EXERCISE GOAL.
The entries below must be retyped exactly. Pictures are to be omitted.

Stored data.

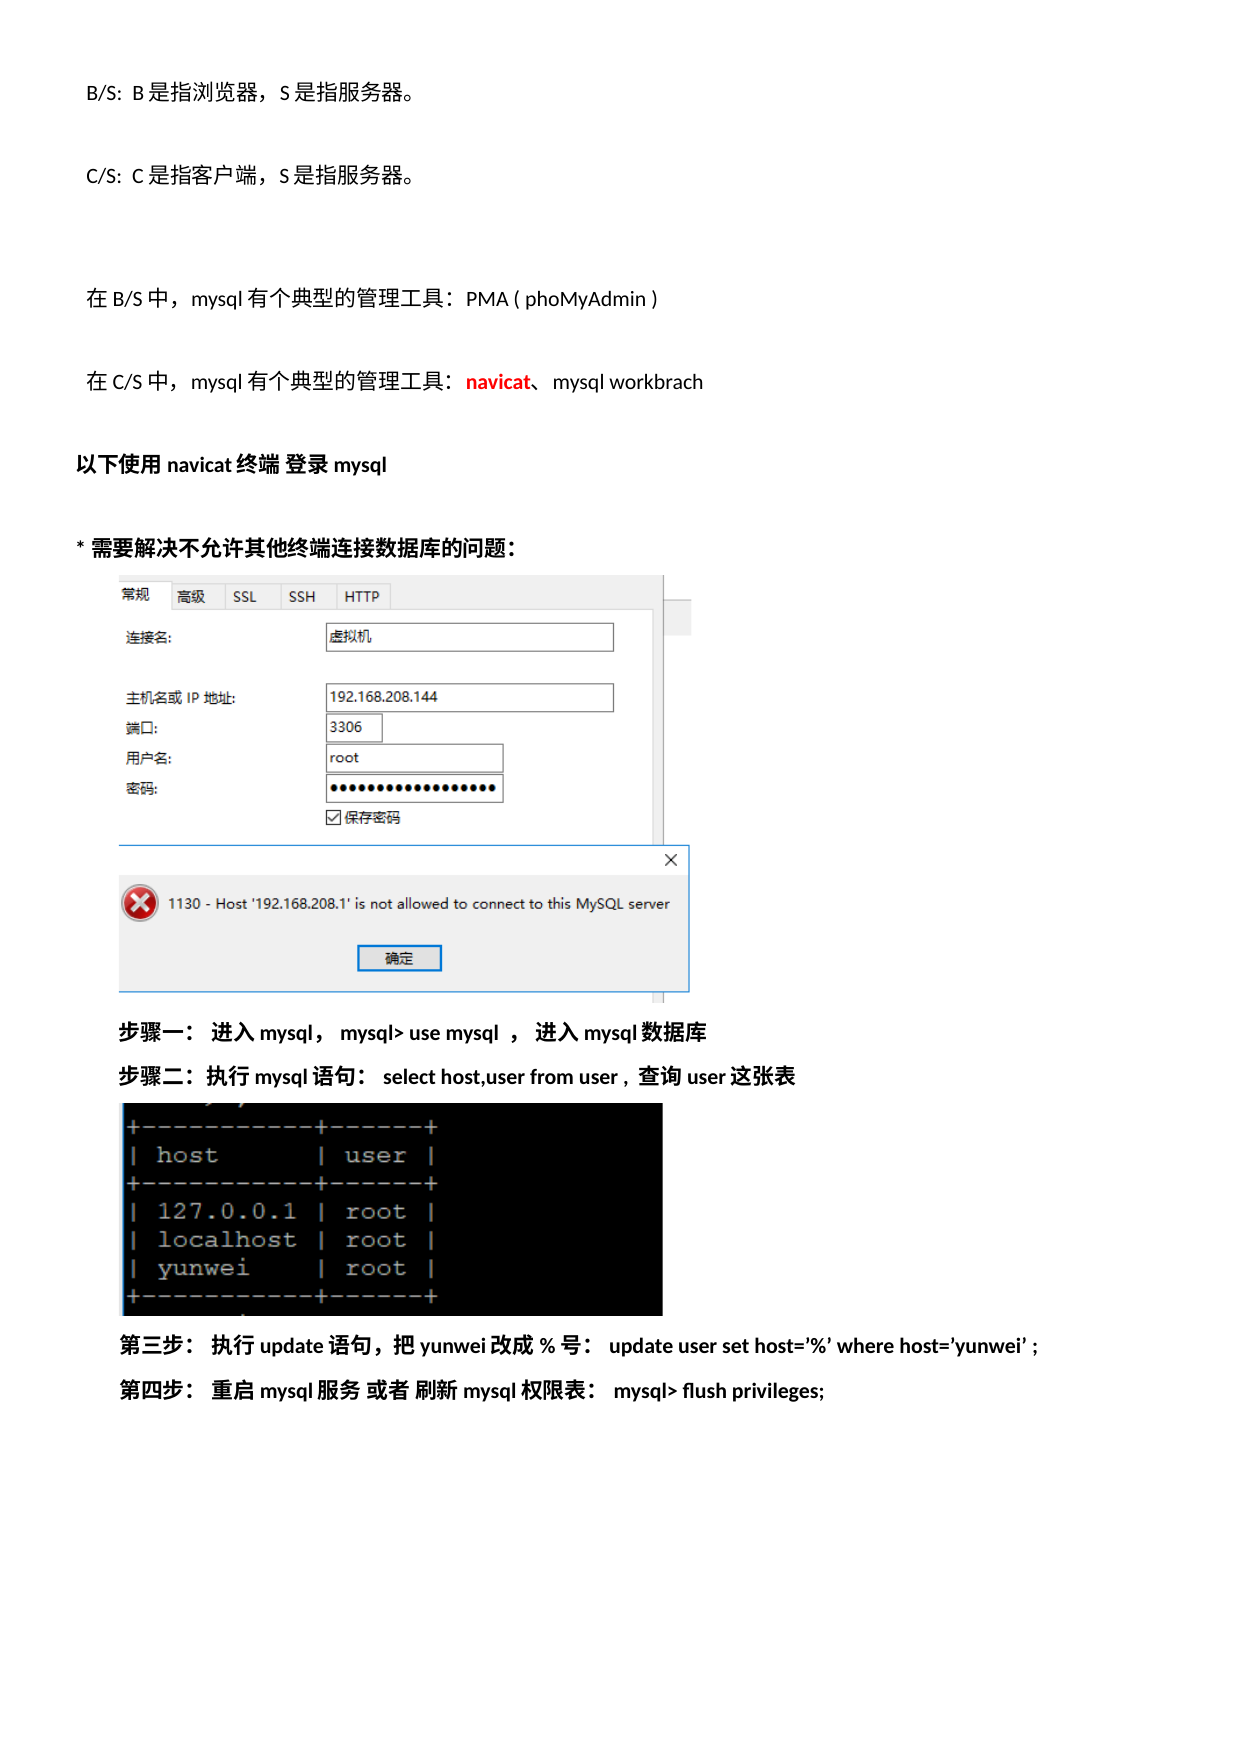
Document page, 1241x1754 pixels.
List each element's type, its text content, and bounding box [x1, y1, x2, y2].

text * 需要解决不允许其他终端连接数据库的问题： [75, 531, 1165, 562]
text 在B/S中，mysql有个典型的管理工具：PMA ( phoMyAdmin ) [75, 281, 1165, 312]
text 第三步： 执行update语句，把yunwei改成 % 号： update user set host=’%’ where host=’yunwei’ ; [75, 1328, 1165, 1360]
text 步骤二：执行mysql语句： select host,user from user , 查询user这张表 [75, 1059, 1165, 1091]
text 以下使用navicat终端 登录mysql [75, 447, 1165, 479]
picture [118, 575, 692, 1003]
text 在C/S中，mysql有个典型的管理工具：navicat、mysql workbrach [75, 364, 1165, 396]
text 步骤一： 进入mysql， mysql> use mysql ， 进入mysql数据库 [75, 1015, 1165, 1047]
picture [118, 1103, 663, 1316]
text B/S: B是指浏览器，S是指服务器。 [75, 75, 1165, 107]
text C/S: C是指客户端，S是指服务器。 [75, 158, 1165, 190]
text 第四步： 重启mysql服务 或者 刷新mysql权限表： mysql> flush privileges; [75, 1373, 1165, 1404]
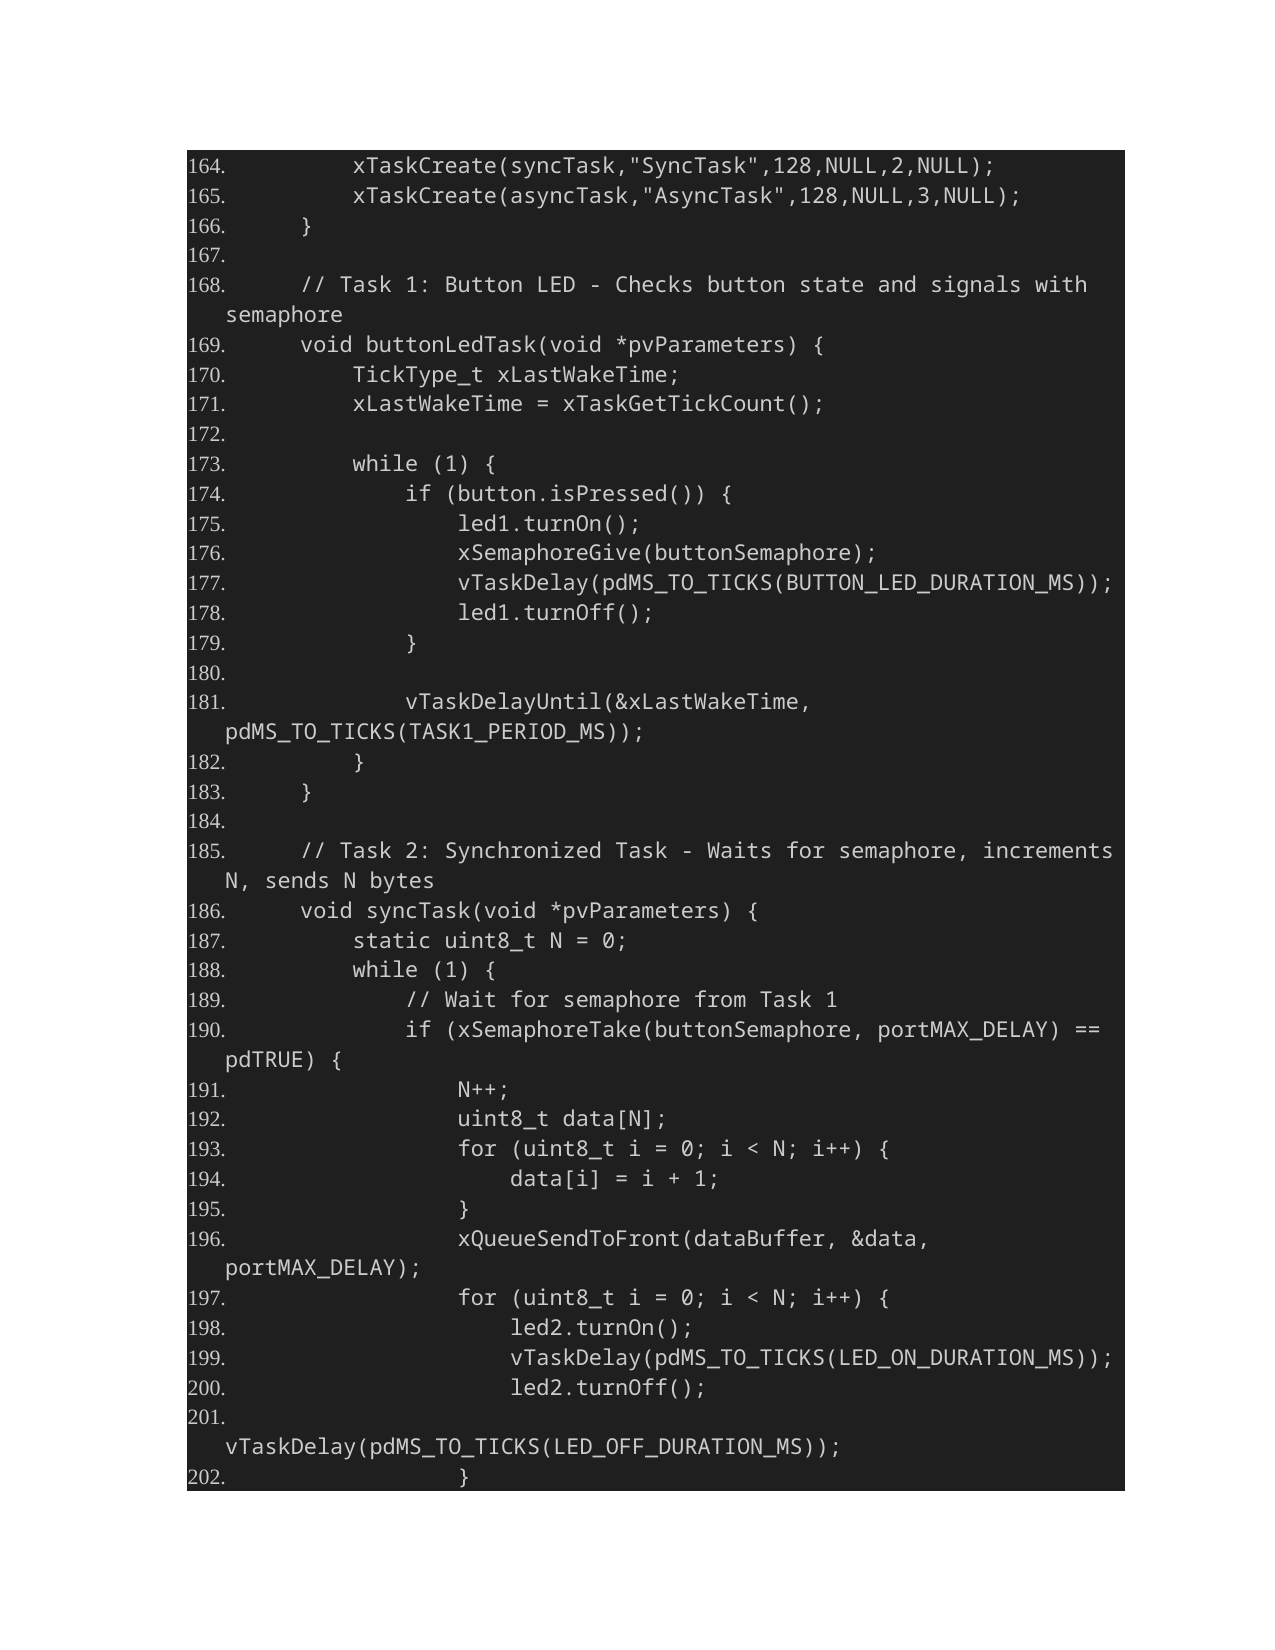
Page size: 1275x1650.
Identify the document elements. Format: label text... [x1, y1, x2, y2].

COMPLETED EXERCISE.
Document page, 1241x1754 pixels.
List each element's type, its text content, and bounding box [x1, y1, x2, y2].

text * 需要解决不允许其他终端连接数据库的问题： [75, 531, 1165, 562]
text 在B/S中，mysql有个典型的管理工具：PMA ( phoMyAdmin ) [75, 281, 1165, 312]
text 第三步： 执行update语句，把yunwei改成 % 号： update user set host=’%’ where host=’yunwei’ ; [75, 1328, 1165, 1360]
text 步骤二：执行mysql语句： select host,user from user , 查询user这张表 [75, 1059, 1165, 1091]
text 以下使用navicat终端 登录mysql [75, 447, 1165, 479]
picture [118, 575, 692, 1003]
text 在C/S中，mysql有个典型的管理工具：navicat、mysql workbrach [75, 364, 1165, 396]
text 步骤一： 进入mysql， mysql> use mysql ， 进入mysql数据库 [75, 1015, 1165, 1047]
picture [118, 1103, 663, 1316]
text B/S: B是指浏览器，S是指服务器。 [75, 75, 1165, 107]
text C/S: C是指客户端，S是指服务器。 [75, 158, 1165, 190]
text 第四步： 重启mysql服务 或者 刷新mysql权限表： mysql> flush privileges; [75, 1373, 1165, 1404]
Page size: 1275x1650.
Identify the document elements. Format: label text... [x1, y1, x2, y2].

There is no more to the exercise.